Text:
——————————

However, the answer to the question "How many stack items should any
word have?" ultimately boils down to "As many as required to solve
the problem". IMHO, before I would consider a forth to be a general
purpose language, that forth would have to support locals.
Hadil G. Sabbagh writes:
HGS>Let's consider the following problem: a point is represented on the stack
HGS>as integers x y z. I wish to define
^ ^ ^
Note that a point as defined here consists of three (3) coordinates.
Rob Chapman writes:
RC> or rough it on the stack.
RC>
RC> : Pt+ ( pt1 \ pt2 -- pt3 ) >R SWAP >R + R> R> + ;
This assumes a point consisting of two (2) coordinates, it does NOT
solve the stated problem.
Eric S Johansson writes:
ESJ>Instead of locals, another possibility has appeared in the press. That is
ESJ>a mechanism for specifying before and after stack pictures which cause
ESJ>stack transformation at runtime. typically it looks something like:
ESJ>(sn abcdef --- facdbe ) where the "abcdef" is the before picture and
ESJ>the "facdbe" is the after picture. The two major problems with this
ESJ>technique are implementation, and notation.

——————————

Exercise goal:
Please copy the forum excerpt again, starting at the words "Hadil G. Sabbagh" and stopping after "on the stack.". Swap "coordinates" for "values" along the way.

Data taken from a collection
——————————

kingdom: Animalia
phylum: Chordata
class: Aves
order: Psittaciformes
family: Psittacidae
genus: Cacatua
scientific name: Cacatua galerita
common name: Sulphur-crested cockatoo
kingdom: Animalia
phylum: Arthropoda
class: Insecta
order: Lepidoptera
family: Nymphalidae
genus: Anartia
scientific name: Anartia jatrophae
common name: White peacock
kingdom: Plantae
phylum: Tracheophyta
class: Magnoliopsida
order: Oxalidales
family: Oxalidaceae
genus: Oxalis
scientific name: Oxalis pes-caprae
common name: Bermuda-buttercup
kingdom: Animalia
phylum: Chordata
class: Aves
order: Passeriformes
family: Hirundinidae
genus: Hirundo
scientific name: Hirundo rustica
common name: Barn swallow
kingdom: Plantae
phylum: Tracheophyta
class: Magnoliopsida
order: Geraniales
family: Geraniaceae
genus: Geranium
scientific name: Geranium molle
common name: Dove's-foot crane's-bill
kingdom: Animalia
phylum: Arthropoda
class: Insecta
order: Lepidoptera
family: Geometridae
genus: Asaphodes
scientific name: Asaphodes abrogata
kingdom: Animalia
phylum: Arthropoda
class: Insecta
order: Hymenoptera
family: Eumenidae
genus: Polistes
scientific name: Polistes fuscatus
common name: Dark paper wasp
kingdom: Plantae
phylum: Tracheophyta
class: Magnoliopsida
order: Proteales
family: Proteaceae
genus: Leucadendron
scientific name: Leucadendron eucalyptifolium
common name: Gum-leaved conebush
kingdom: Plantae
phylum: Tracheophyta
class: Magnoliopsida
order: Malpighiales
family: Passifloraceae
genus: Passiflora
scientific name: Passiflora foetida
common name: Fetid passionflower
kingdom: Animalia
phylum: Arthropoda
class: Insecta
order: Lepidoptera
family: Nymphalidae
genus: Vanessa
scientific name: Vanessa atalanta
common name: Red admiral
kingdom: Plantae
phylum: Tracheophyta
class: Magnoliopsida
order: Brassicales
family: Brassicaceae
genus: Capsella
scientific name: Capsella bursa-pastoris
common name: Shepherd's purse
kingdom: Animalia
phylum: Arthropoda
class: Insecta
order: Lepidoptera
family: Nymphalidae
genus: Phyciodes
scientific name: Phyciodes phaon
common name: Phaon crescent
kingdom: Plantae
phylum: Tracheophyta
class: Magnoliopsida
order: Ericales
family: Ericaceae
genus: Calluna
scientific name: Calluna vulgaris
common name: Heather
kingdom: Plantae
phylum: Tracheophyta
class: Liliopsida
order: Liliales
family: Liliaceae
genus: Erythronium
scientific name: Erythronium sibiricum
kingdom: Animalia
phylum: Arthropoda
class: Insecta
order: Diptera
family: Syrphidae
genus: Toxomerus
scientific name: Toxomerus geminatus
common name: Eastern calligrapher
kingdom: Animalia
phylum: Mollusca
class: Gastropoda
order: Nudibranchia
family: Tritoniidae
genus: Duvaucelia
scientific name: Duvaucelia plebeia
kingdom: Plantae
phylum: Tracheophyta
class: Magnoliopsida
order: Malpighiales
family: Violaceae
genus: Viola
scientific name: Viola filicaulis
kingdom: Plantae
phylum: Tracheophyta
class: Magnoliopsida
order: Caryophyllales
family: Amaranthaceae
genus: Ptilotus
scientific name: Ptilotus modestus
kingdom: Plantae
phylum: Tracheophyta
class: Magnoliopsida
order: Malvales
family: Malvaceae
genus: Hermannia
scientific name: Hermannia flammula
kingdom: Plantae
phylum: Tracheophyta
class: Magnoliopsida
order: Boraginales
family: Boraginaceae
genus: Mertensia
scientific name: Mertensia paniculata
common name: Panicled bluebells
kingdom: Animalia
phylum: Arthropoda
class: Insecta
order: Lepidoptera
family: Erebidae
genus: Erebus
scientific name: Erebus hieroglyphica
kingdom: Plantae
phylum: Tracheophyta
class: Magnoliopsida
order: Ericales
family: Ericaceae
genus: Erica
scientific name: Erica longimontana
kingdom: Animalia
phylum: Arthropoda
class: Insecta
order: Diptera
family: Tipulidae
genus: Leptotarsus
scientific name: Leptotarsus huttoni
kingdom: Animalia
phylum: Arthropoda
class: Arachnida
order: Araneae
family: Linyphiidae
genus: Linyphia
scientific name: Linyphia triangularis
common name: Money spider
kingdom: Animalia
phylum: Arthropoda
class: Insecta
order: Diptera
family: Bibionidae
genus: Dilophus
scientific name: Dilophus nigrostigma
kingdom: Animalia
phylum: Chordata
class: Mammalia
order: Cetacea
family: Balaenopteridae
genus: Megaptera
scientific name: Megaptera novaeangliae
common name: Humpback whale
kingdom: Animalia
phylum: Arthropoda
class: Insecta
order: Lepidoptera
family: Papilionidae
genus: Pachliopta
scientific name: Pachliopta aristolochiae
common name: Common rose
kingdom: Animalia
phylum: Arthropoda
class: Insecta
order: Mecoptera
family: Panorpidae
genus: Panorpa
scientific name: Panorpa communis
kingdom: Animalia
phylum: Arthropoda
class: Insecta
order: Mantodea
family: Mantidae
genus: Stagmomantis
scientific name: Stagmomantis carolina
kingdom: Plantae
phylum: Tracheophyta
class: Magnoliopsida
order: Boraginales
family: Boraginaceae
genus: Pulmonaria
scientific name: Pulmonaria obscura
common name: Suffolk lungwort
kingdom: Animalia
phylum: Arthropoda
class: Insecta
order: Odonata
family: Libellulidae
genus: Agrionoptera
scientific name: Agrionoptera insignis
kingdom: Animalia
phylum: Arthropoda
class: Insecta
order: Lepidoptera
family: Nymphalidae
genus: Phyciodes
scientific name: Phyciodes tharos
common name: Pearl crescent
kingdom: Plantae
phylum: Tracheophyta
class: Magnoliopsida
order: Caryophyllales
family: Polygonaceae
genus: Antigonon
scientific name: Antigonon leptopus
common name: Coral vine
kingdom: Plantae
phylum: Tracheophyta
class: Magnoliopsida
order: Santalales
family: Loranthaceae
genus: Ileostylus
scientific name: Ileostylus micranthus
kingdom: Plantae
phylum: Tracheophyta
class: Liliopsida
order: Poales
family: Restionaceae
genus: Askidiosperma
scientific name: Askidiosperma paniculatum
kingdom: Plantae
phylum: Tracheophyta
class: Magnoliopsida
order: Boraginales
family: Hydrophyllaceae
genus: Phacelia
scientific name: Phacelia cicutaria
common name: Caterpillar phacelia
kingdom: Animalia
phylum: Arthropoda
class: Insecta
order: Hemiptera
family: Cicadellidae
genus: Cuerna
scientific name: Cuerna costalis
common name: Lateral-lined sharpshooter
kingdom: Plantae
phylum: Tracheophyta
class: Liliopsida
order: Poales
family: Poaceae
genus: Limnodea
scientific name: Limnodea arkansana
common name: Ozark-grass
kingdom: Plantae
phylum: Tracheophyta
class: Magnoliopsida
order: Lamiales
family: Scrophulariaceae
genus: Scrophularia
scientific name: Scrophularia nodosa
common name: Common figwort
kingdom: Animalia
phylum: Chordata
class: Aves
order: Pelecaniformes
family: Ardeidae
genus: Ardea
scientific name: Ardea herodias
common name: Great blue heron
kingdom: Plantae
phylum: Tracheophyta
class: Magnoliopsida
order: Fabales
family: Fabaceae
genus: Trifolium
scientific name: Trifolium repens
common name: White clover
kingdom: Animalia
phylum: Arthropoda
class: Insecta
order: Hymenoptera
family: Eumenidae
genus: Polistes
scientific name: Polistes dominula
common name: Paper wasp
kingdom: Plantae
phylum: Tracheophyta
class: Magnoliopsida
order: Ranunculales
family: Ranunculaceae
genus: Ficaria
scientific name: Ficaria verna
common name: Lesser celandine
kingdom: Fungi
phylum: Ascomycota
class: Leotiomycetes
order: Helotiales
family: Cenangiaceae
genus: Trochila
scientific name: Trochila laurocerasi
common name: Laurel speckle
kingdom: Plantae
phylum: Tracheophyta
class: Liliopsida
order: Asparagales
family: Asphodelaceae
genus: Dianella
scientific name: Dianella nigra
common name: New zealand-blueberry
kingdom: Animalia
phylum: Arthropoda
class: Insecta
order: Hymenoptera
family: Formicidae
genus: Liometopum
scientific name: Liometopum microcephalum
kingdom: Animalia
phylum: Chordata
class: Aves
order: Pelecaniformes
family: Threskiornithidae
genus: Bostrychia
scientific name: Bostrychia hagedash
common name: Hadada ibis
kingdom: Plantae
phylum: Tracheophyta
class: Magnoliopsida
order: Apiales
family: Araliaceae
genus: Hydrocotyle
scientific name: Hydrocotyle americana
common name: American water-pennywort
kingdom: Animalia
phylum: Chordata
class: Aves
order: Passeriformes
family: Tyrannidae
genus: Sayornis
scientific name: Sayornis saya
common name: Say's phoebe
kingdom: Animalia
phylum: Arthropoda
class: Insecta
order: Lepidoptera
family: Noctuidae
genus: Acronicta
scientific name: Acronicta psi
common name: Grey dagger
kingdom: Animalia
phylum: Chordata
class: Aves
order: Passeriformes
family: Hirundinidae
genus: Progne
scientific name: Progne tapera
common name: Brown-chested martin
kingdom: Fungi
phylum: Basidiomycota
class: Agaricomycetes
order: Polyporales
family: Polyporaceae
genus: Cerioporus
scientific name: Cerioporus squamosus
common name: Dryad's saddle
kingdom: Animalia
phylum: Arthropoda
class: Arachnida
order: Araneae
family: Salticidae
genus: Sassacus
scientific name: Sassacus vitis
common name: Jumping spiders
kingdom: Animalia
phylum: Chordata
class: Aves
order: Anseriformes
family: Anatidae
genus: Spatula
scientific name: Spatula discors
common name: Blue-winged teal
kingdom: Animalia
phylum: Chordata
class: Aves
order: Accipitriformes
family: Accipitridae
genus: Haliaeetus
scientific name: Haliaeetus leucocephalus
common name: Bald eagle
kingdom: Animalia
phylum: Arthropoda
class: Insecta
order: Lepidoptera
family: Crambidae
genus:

——————————

Written answer:
Hadil G. Sabbagh writes:
HGS>Let's consider the following problem: a point is represented on the stack
HGS>as integers x y z. I wish to define
^ ^ ^
Note that a point as defined here consists of three (3) values.
Rob Chapman writes:
RC> or rough it on the stack.